A covered porch changes the amount of light that enters and leaves your home. The cool shade of the porch roof can create your living room balmy in summertime but visually dull and chilly in dark winter weather. A roof may restrict the spread of glowing family-room light, leaving the yard outside gloomily dark. Adding a roof to your porch may be made better with the addition of lighting as well. Notice the consequences of a covered porch at several times daily and in many kinds of weather to create the best light choices.

Codes and Permits

In many communities, porch building is regulated by building codes, from the pitch of the roof to the strength of this base. In addition to safety and environmental concerns, local codes often protect the historic character of areas and include guidelines for assessing buildings in connection with one another. The particular design and code problems governing your neighborhood can affect the height, positioning, property setbacks, building materials and design of the porch in a sense that will differ for a comparable house in a different area. Contact the local building or code enforcement department to find out the compliance problems that will shape your design decisions.

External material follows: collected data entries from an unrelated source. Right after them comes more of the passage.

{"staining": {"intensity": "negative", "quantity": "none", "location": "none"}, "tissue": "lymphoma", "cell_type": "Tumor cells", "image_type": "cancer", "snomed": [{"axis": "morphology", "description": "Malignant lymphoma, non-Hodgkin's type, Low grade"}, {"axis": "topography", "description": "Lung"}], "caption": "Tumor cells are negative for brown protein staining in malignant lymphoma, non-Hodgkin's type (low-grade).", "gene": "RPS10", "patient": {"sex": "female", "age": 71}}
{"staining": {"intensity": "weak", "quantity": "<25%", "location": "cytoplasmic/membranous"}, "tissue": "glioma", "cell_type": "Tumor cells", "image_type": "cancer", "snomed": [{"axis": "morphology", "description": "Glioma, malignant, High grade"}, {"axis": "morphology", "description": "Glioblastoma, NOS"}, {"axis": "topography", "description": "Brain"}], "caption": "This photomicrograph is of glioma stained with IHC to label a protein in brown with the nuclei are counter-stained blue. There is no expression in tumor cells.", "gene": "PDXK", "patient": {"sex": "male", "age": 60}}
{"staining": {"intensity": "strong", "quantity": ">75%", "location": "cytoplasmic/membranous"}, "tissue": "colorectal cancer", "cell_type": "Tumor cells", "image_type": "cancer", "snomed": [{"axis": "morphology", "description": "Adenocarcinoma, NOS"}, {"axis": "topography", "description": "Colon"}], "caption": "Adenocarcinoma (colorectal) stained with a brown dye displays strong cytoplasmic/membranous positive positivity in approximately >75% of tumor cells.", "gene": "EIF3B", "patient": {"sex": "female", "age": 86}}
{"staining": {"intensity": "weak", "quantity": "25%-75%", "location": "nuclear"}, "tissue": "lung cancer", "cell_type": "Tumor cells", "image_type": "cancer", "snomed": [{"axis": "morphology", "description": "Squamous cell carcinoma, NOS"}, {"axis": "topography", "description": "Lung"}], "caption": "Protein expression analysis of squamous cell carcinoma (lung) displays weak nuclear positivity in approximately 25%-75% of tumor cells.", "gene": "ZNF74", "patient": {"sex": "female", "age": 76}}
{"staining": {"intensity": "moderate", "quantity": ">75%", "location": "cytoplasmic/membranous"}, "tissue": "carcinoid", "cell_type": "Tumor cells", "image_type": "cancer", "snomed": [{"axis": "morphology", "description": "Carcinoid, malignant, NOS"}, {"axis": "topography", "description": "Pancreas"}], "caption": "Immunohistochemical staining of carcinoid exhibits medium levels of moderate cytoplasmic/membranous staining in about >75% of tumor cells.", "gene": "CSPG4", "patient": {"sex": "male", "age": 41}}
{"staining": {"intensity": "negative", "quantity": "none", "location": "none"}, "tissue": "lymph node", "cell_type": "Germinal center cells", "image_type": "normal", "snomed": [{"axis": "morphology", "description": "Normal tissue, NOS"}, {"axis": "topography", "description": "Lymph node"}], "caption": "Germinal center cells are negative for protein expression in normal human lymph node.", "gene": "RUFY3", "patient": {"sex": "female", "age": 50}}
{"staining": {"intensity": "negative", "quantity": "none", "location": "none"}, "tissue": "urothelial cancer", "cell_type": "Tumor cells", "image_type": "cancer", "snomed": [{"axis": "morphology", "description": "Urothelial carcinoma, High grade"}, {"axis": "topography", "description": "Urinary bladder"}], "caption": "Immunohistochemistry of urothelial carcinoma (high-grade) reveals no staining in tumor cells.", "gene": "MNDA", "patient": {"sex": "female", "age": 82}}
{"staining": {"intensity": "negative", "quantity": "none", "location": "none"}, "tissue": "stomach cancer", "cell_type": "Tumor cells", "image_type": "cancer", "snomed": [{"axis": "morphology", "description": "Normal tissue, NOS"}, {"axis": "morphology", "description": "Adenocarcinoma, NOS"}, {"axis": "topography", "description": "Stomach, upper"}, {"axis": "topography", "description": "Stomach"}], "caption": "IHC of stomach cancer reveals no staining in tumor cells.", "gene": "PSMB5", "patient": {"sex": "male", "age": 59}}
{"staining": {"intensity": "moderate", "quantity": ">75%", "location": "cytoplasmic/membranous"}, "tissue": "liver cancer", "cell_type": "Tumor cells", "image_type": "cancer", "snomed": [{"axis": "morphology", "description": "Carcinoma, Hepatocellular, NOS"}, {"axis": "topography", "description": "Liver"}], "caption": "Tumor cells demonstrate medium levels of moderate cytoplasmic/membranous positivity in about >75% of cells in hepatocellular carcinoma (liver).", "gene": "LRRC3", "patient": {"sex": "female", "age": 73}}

Covered Porch and Home Value

Complying with codes governing a covered porch can make the project more elaborate and more expensive than you initially intended, but balance this against the National Association of Home Builders’ id of outdoor living spaces within an “essential design trend,” capping a 10-year trend of raising homeowner requests for front patio area in new homes. Requests for porches transcend that for garages in new building. Porches mean easier, casual interacting with neighbors, additional play-space for kids and, in certain climates, three- or even four-season space for relaxing and fun. Look hard at the way your family can benefit from a covered porch and perhaps reap additional benefits at resale time.